## Text segment
######

Since there was no NYE party to speak of, let me share our Christmas feasts instead.


As usual, we started with Christmas Eve at our house. This time, with 26 of us ( Terry’s side of the family), I asked guests to bring a plate of starters to nibble on, while I would take care of the main course, side salads and desserts. I read somewhere recently that it takes some dictatorial person to organise a dinner where everyone brings a dish. Well, I don’t consider myself dictatorial, however I do provide hints and make notes of who is cooking what so that we don’t end up with too many pies or 3 cheese platters! In the end I, like everybody else, look forward to tasting other’s signature dishes and this Christmas Eve didn’t disappoint.


Craig put together a lovely platter of olives, feta, baby tomatoes and prosciutto. Shelley and Tania made a delicious smoked trout pate


, Carolyn could not decide which dip to bring so she made two: a spinach dip served in a cob shell and a mexican layered dip with corn chips



I know that’s a lot of dips, but they were all delicious each in their own ways. Danielle made these fantastic salmon parcels, stuffed with creamy cheese and prawns.


Maliney provided chicken tulips, Vida baked some chicken wings, and Leanne cooked meat balls. All hot dishes were so popular I didn’t have the time to take a picture before it was too late!
The main course never changes, it is always duck magrets (breasts). Terry and the kids expect it on the Christmas menu every year, as do the others i suspect. The same goes for the accompaniment of potatoes roasted in duck fat. There is more leeway with the salads however, and I always like to do something different every year. This time I decided to base them on a couple of seasonal fruits I had picked up at the markets: a box of mangoes and a packet of cranberries. I paired the mangoes with some shredded white cabbage and an asian dressing, while the cranberries went in with green beans and walnuts. They both went beautifully well with the magrets. And yes, I cooked 26 individual duck breasts and baked 6 kilos of potatoes!


I always like to make a chocolate log for Christmas dessert, but I could not get my head around altering the recipe for 26. So I made my usual size one, that could still serve 12, and ordered a Croquembouche from my favourite Sydney patissier, Looma. His is specially made for Christmas and the choux are filled with vanilla custard, coated with thick dark chocolate, and painstakingly piled up and decorated with Christmas figurines. Delivered on the day, it took pride of place on the sideboard and was a huge hit with adults and kids alike.


Talking about the kids, I should mention the ritual of exchanging gifts, which occurs before dinner is served. We usually try to nominate an adult and a child in charge of handing out the presents in some sort of orderly fashion, but it always ends up messy and this year was complete mayhem with 26 of us as several kids (including mine) lost patience and dove in. Hopefully all gifts were handed to their intended recipients… Ahhhh, families!

######

## Data below
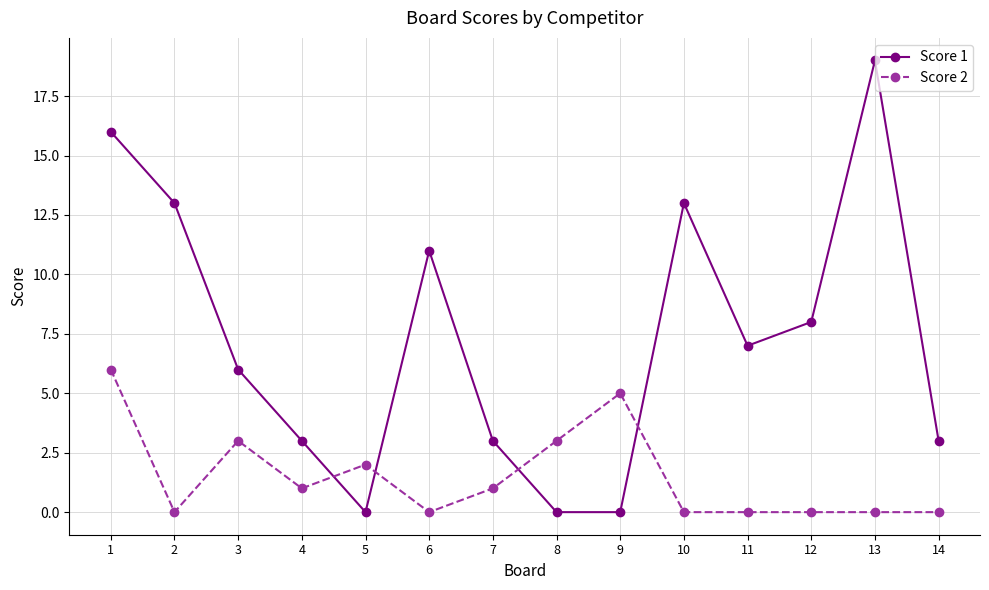

Which series changed the most between 12 and 14?

Score 1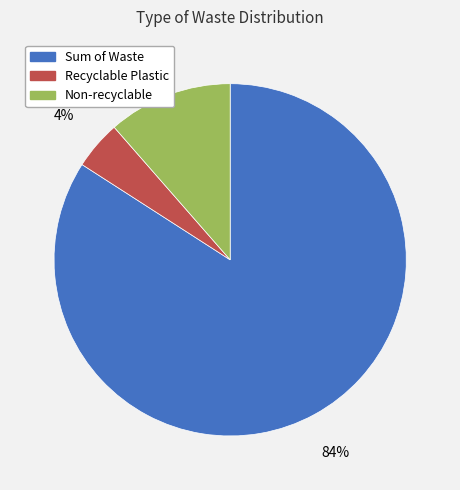

How many segments does this pie chart have?

3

######

## Problem description
Carry on the account of the family's Christmas feasts from the point where it stops.

## Reply to the exercise
All neat and tidy before the the present opening mayhem. Sam was guarding the tree, sort of…

The next day was round 2, Christmas dinner. In the past Maliney or her friend Peppy used to host the meal for 25 or so people. This year, with Peppy overseas, and Maliney visiting from Melbourne, I offered to host the dinner at our house with Maliney and the girls in charge of the cooking. This was to be a small gathering of only 12. Not wanting to make a fuss, Maliney suggested to keep the meal simple eschewing the hot vegetables and the turkey while only cooking a ham. That was counting without the kids (young and old) who look forward to turkey once a year, particularly the stuffing! So turkey we had, along with the marmalade glazed ham,Tania’s famous caesar salad and Carolyn’s spinach and orange salads.


Shelley didn’t want to feel left out and brought oyster and king prawns as well!


As most of the guests had already eaten breakfast and lunch somewhere else ( there is always the other families to visit on Christmas…) I didn’t stress about appetisers, and only offered neatly revamped leftovers. We also didn’t bother with the hot vegetables. Besides, we all had to make room for Maliney’s traditional fruit cake and the brownie cake for Shelley’s birthday.


By then, my sides were hurting with all the food. We were told by Shelley it was poor form to sit back and proclaim ourselves “stuffed”, declaring instead we had done very well (some wisdom she picked up from one of her in-laws). So, as I struggled to even take a sip of water, I acknowledged that indeed we did extremely well to put together 2 massive feasts in as many days.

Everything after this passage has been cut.